DATA PROVIDED section start

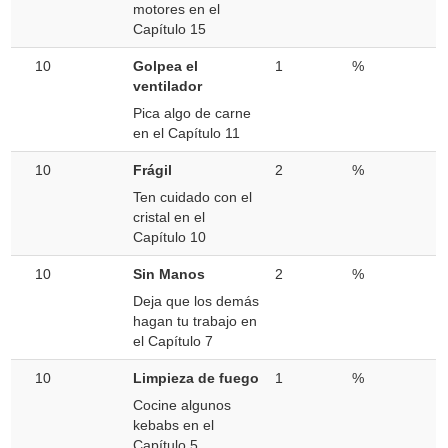
motores en el
Capítulo 15
10
Golpea el
1
%
ventilador
Pica algo de carne
en el Capítulo 11
10
Frágil
2
%
Ten cuidado con el
cristal en el
Capítulo 10
10
Sin Manos
2
%
Deja que los demás
hagan tu trabajo en
el Capítulo 7
10
Limpieza de fuego
1
%
Cocine algunos
kebabs en el
Capítulo 5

DATA PROVIDED section end

**EXERCISE:** Set down the entries exactly as they appear, with every picture left out.

**ANSWER BELOW:**
motores en el
Capítulo 15
10
Golpea el
1
%
ventilador
Pica algo de carne
en el Capítulo 11
10
Frágil
2
%
Ten cuidado con el
cristal en el
Capítulo 10
10
Sin Manos
2
%
Deja que los demás
hagan tu trabajo en
el Capítulo 7
10
Limpieza de fuego
1
%
Cocine algunos
kebabs en el
Capítulo 5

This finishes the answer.